Im Übrigen haben die Klägerinnen vorgetragen, dass der von der ursprünglich verlangte Deponieaufwand über 128.611,72 DM im Verhandlungsweg auf 62.312,37 DM ermäßigt wurde (Bl. 319, 324 d.A.). Wurde über den Mehraufwand eine einvernehmliche Lösung erzielt, so können der Rechnungsaufstellung der Firma über 62.312,37 DM schwerlich konkrete Vorgänge zu Grunde liegen. Vielmehr kann nicht ausgeschlossen werden, dass die Rechnungsbeträge der vergleichsweisen Einigung angepasst wurden.

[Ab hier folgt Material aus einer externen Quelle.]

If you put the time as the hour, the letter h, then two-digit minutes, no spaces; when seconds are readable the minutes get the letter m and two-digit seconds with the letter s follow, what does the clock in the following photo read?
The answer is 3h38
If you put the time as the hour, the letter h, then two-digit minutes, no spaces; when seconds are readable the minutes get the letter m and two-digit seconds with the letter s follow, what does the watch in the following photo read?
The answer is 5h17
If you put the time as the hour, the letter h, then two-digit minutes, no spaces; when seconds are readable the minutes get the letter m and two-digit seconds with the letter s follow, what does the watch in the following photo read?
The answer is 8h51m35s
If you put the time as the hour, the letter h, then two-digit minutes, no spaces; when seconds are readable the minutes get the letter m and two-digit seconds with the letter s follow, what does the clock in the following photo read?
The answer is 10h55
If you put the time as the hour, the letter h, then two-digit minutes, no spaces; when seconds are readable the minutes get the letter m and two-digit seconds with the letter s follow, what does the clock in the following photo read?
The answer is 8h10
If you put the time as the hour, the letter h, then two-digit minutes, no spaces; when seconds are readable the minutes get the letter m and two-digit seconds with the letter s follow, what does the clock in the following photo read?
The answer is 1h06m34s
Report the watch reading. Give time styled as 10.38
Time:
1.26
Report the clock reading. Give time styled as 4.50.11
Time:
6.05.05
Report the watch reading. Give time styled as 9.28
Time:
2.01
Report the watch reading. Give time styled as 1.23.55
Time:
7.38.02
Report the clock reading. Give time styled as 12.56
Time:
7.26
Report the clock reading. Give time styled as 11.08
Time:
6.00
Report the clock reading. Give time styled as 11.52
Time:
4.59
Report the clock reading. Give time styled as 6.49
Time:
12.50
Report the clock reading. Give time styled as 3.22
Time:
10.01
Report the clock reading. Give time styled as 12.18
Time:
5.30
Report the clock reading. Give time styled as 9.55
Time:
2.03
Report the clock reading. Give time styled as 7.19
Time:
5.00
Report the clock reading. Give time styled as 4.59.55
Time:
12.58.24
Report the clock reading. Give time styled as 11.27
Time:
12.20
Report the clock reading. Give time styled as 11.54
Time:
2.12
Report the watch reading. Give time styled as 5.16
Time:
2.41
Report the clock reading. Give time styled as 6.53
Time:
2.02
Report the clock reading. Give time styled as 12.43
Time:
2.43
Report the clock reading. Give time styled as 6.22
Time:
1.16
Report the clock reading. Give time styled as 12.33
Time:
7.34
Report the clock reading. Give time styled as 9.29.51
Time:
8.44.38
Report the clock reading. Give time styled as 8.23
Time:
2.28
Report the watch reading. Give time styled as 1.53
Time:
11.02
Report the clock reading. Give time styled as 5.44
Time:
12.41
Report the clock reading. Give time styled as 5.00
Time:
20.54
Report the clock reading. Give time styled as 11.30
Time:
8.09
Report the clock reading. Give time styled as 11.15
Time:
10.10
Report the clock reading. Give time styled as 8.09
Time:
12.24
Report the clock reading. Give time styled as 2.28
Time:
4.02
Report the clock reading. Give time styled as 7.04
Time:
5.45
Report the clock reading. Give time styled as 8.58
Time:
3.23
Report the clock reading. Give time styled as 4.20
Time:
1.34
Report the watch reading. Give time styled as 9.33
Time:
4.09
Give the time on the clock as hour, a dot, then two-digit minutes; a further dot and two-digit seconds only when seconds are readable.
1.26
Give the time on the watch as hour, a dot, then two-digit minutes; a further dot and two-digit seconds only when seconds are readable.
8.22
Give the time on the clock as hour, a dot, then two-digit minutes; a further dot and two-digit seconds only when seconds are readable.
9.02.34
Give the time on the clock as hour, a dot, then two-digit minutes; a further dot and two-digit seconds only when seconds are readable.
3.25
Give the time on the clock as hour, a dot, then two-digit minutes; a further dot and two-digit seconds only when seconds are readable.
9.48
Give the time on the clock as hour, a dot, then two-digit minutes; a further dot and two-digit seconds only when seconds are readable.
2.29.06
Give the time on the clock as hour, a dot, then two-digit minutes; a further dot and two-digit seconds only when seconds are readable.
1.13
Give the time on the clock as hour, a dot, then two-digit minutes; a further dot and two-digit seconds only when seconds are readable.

cc) Geht man von der Ursprungskalkulation (Bl. 335 d.A.) der Firma aus, die sich die Klägerinnen zu Eigen gemacht haben, so scheidet ein Deponiemehraufwand aus. Nach dieser Kalkulation richtete sich die Firma darauf ein, für Sandmassen keine Deponiegebühren zahlen zu müssen. Die Kalkulation lässt indes nicht erkennen, dass sich im Falle der Anlieferung von Sand die Deponiegebühren für die anderen Materialien ermäßigen sollte.

b) Ferner fehlt es an der Darstellung einer Kalkulationsgrundlage, die erkennen lässt, wie hoch die Klägerinnen die Kosten der Entsorgung und mithin die Deponiegebühren ursprünglich veranschlagt haben. Da die Kalkulationsgrundlage den Maßstab für den Erhöhungsbetrag bildet, lässt sich der Erhöhungsbetrag ohne Mitteilung der Kalkulationsgrundlage nicht bestimmen.

aa) Im Rahmen des § 2 Nr. 5 VOB/B sind die von der Leistungsänderung betroffenen (Teil-) Leistungen in der ursprünglichen und der geänderteten Form gegenüberzustellen und im Wege der Vergleichsrechnung die Mehr- oder Minderkosten zu ermitteln, die durch die Leistungsänderung adäquat-kausal verursacht worden sind (Beck'scher VOB-Kommentar/Jagenburg a.a.O., § 2 Nr. 5 Rn. 104). Grundsätzlich bleibt nämlich das bisherige Preisgefüge bestehen, soweit es durch die Leistungsänderung nicht berührt wird. Daher kann der Auftragnehmer nicht eine pauschale Preiserhöhung beanspruchen (Ingenstau-Korbion a.a.O., § 2 Rn. 278).

bb) Den Klägerinnen wurde für das Lösen, Laden, Transportieren, Abkippen und Recyceln des Erdaushubs eine vertragliche Vergütung von 8,37 DM je Kubikmeter ausbedungen. Dem Klagevortrag kann indes nicht entnommen werden, welcher Teil der Vergütung nach der Ursprungskalkulation speziell auf die Deponiekosten entfallen ist. Notwendig wäre indes, die betroffenen Leistungen - nämlich die Deponiekosten ausgehend von der Ursprungskalkulation (Bl. 335 d.A.) gegenüberzustellen und im Wege eines Vergleichs die Mehr- und Minderkosten zu ermitteln. Da in dem Preis von 8,37 DM je Kubikmeter auch weitere von den Klägerinnen zu erbringende Leistungen (Lösen, Laden, Transportieren und Abkippen) enthalten sind, entbehrt der Klagevortrag der gebotenen, auf die Deponiekosten bezogenen Konkretisierung.

Die Kostenentscheidung folgt aus § 97 Abs. 1 ZPO, während die Entscheidung über die vorläufige Vollstreckbarkeit auf §§ 709, 711 ZPO beruht.